Theoretical prediction of valley spin splitting in two-dimensional Janus MSiGeZ 4 (M = Cr and W; Z = N, P, and As).

With the exploration of valleytronic materials in MA 2 Z 4 structures, larger valley spin splitting has become a hot topic of research. Based on first-principles calculations, we predicted six valleytronic 2D (two-dimensional) Janus MSiGeZ 4 (M = Cr and W; Z = N, P, and As) materials. The valley spin splitting value of WSiGeZ 4 (Z = N, P, and As) can reach more than 400 meV, which is favorable for the practical application of valleytronics. Two-dimensional WSiGeZ 4 (Z = N, P, and As) materials are dynamically and mechanically stable and have an abundance of electronic properties. The two-dimensional Janus WSiGeZ 4 (Z = N, P, and As) structures comprise both direct and indirect bandgap semiconductor materials. Among them, WSiGeN 4 is an indirect bandgap semiconductor material with a bandgap of 1.654 eV and WSiGeP 4 is a direct bandgap semiconductor material.
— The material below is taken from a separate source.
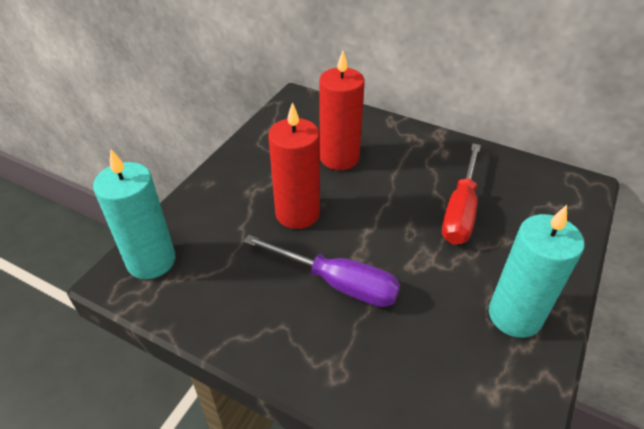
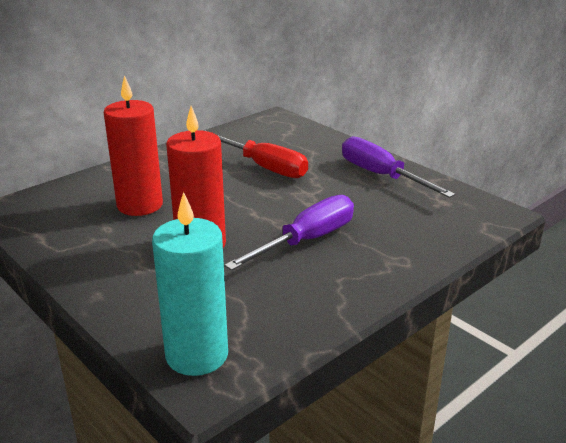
camera: 70 degrees left, 15 degrees down
turquoise candle [489,205,585,338] -> purple screwdriver [342,136,455,198]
The valley spin splitting originates from the symmetry breaking of the material structure and the spin-orbit coupling effect of the transition metal, which is manifested as the Berry curvature. In particular, the Berry curvature of 2D Janus WSiGeP 4 and WSiGeAs 4 is as high as 300 Bohr 2 , which is quite large. The W atom has more d-orbital electrons than the Cr atom, and the SOC (spin-orbit coupling) effect is stronger; thus, the valley spin splitting value CrSiGeZ 4 of WSiGeZ 4 is more than 300 meV, which is quite large. In addition, the bandgap and valley spin splitting of WSiGeZ 4 (Z = N, P, and As) can be significantly modulated by applying a biaxial strain. Our study shows that WSiGeZ 4 (Z = N, P, and As) has great potential for valleytronic applications.